Kings of Ruin



Kings of Ruin by Sam Cameron 

Published by Bold Stoke Books

4 out of 5 stars 

Format: ARC/eGalley (Published on 19th March 2013)

I did it again. I went for cover love. I was getting a bit bored with the usual YA paranormal stuff, and wanted some good old fashioned action. I was expecting a book along the lines of Alex Rider or something by Charlie Higson.

Kings of Ruin launches straight in, Kevin’s mum is dead. Danny’s Dad is dead. Both died in car wrecks, but Kevin knows there is more to these wrecks than just your normal mechanical malfunctions. There were Ruin’s behind them, I can’t tell you what ruins are, in case I ruin (ha! ruin!) the story, but safe to say there is more to the story than meets the eye, and when a Ruin King arrives in Danny’s town, the boys meet and work together to put an end to its rule.
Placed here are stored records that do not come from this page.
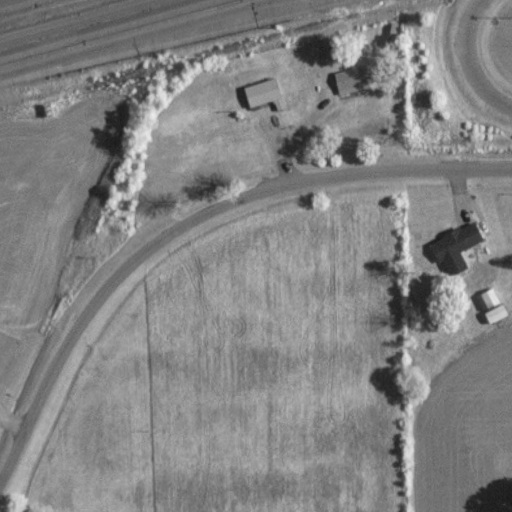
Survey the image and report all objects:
road: (89, 24)
road: (126, 35)
road: (169, 38)
road: (470, 65)
building: (354, 77)
building: (345, 83)
building: (267, 93)
building: (253, 99)
road: (464, 170)
building: (451, 246)
road: (149, 248)
building: (474, 272)
road: (13, 421)
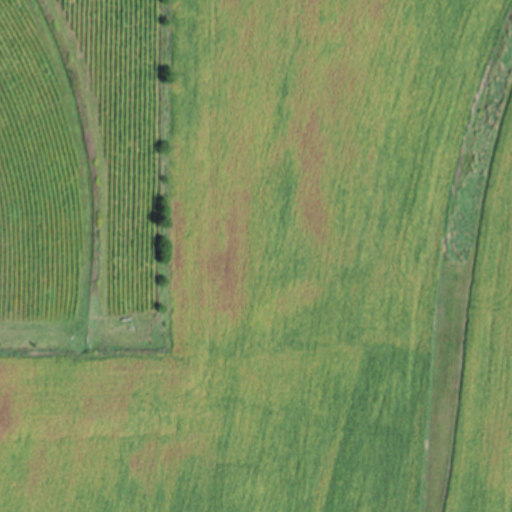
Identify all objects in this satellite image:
airport runway: (394, 444)
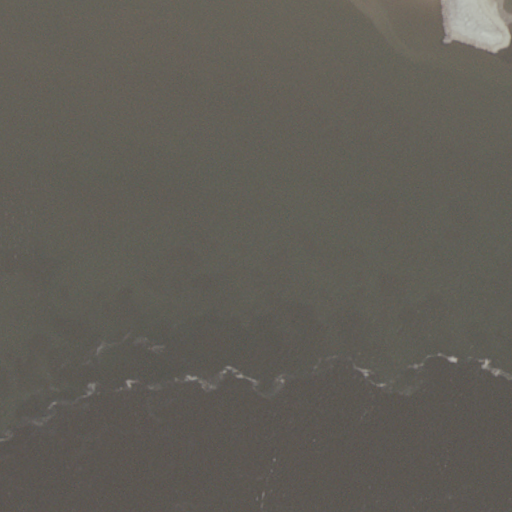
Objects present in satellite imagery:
pier: (509, 4)
river: (255, 318)
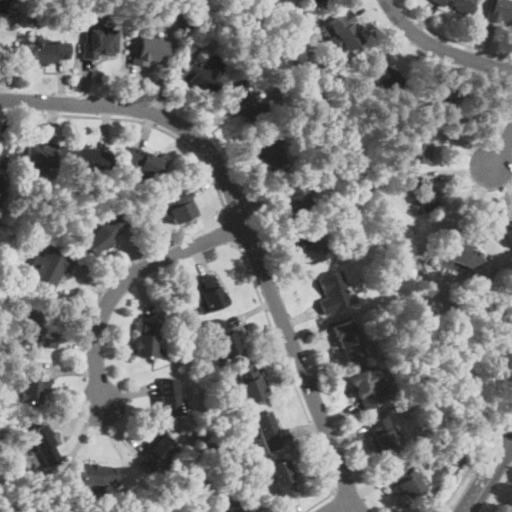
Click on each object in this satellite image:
building: (308, 0)
building: (311, 1)
building: (2, 3)
building: (457, 4)
building: (2, 5)
building: (457, 6)
building: (499, 11)
building: (499, 12)
building: (345, 29)
building: (343, 30)
building: (99, 40)
building: (99, 40)
road: (450, 40)
building: (149, 47)
road: (440, 47)
building: (150, 48)
building: (48, 49)
building: (47, 50)
building: (382, 72)
building: (201, 74)
building: (201, 74)
building: (381, 74)
building: (438, 94)
building: (242, 100)
building: (242, 101)
road: (138, 122)
building: (418, 146)
building: (421, 146)
road: (500, 148)
building: (268, 152)
building: (41, 153)
building: (268, 153)
building: (41, 154)
building: (90, 156)
building: (90, 158)
building: (142, 160)
building: (142, 161)
building: (1, 181)
building: (1, 183)
building: (423, 192)
building: (424, 193)
building: (294, 196)
road: (381, 204)
building: (177, 206)
building: (180, 206)
road: (487, 220)
road: (245, 227)
road: (230, 231)
building: (508, 231)
building: (101, 232)
building: (104, 233)
building: (509, 233)
building: (311, 245)
building: (312, 245)
building: (458, 252)
building: (462, 253)
building: (47, 267)
building: (49, 268)
road: (125, 280)
building: (334, 291)
building: (208, 292)
building: (334, 292)
building: (209, 293)
building: (39, 328)
building: (39, 331)
building: (148, 338)
building: (227, 338)
building: (148, 339)
building: (227, 339)
building: (347, 339)
building: (347, 339)
building: (249, 380)
building: (249, 380)
road: (293, 381)
building: (32, 383)
building: (32, 384)
building: (367, 386)
building: (367, 386)
building: (169, 396)
building: (170, 397)
road: (506, 407)
road: (509, 424)
building: (266, 430)
building: (267, 430)
building: (381, 433)
building: (381, 433)
road: (511, 439)
building: (45, 445)
building: (45, 445)
building: (155, 452)
building: (157, 453)
road: (470, 466)
building: (98, 473)
road: (487, 473)
building: (97, 476)
building: (284, 478)
building: (284, 478)
building: (407, 479)
building: (407, 479)
road: (338, 501)
road: (338, 504)
building: (235, 507)
building: (236, 507)
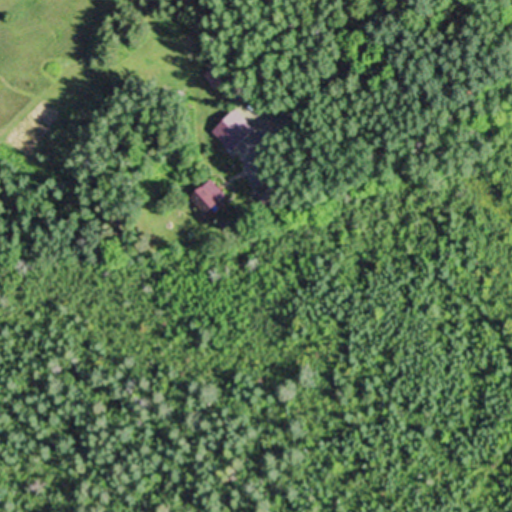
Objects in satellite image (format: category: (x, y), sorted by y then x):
road: (339, 92)
building: (210, 196)
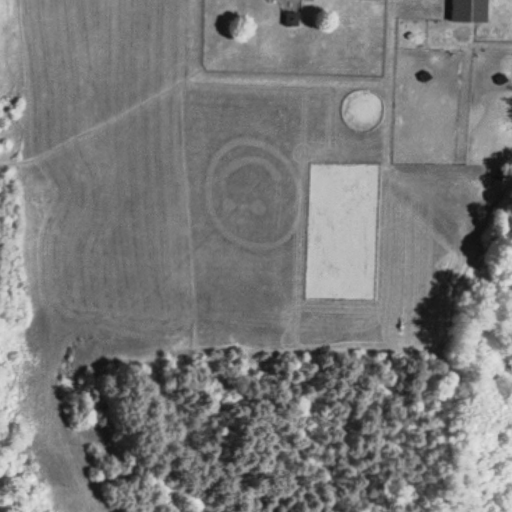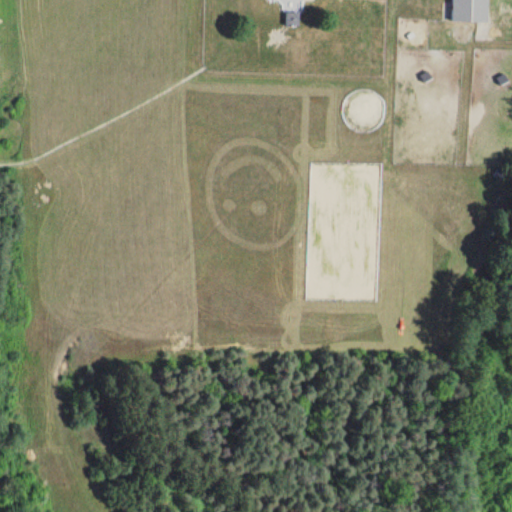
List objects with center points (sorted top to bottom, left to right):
building: (469, 10)
building: (291, 19)
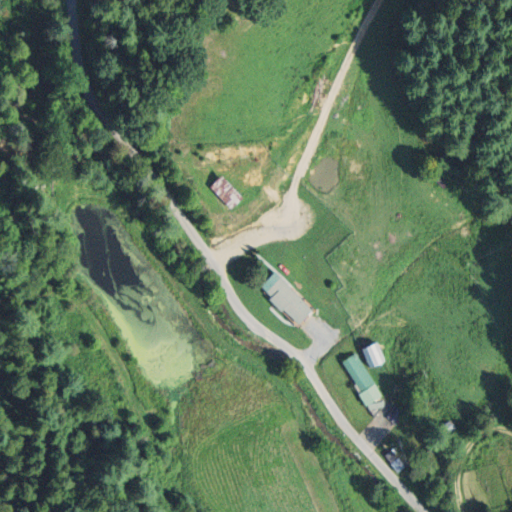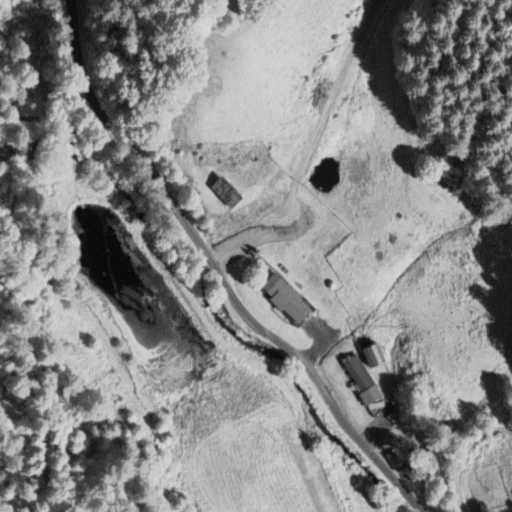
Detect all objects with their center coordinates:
road: (219, 272)
road: (462, 449)
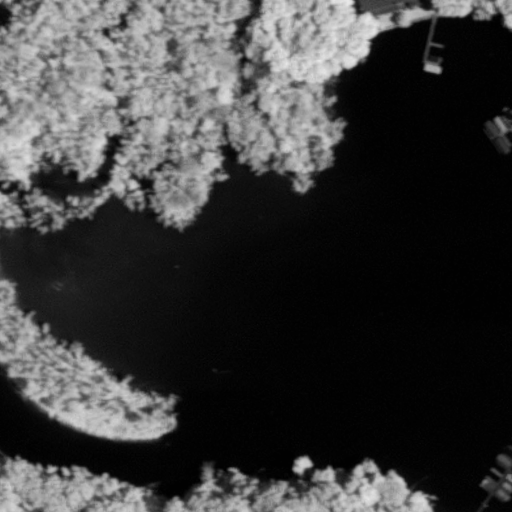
The book is a sci-fi romp, its great, classic science fiction – a good, a bad and then a scene that could flip it all around, a what you know might not be all there is to know, type of thing.   When I requested Kings I didn’t realize that it was advertised as a LGBT book, in fact it wasn’t until the end when I went to review that I realized it was really being pushed for a specific market. I don’t know why. Yes Kevin and Danny are gay, but their story, the feelings they have are not specific to those who fancy the same sex, they are the usual teen feelings, and handled beautifully. There was not a point in the book where the relationship took over the story, it just was. The same cannot be said for mainstream books where the teenage girl is fawning all over said boy that is dangerous/miserable/both, the fact that the boys are gay is irrelevant, the romance in the story would have been a perfect compliment to the sci-fi regardless of the gender of the two leads. I was really impressed with Cameron’s writing of the boy’s relationship, there was no attempt to shove it in the readers face, or tell the reader that it was ‘ok’ or ‘normal’ for them to feel this way, there was just an expectation that the reader should be as ok with it as they would be with a straight couple – and so they should.

I loved the characters, particularly Danny, a lad that is trying his best to do good, to try and fit it, deny who he is, and do his best for his mom, but that seems to end up in trouble anyway. I was ready to hit his step-dad, particularly after the crash, and felt for his mom, who was stuck between the two of them.

There was one major problem with the book, it was over too quick, there was so much scope for the development of the story, the ruins were not explained brilliantly – perhaps that will come from future books in the series, but even more of a clue as to where they came from (rather than the vague explanation about walls) would have been welcomed. I read the book in a day, it was pretty fast paced and a good fun read, but the depth was missing, I will definitely be reading further books by Cameron, and I’m presuming there will be more in the series, but I’m hoping for a little more from them. But for my first (albeit accidental) into the LGBT (try writing that correctly when your dyslexic, its not easy1) genre, I enjoyed it, although I would stress that although its pinned as LGBT, I’d label it as action/sci-fi, well worth a read whether you are LGBT or not.

ARC/eGalley kindly provided by Netgalley in exchange for an honest, fair, review.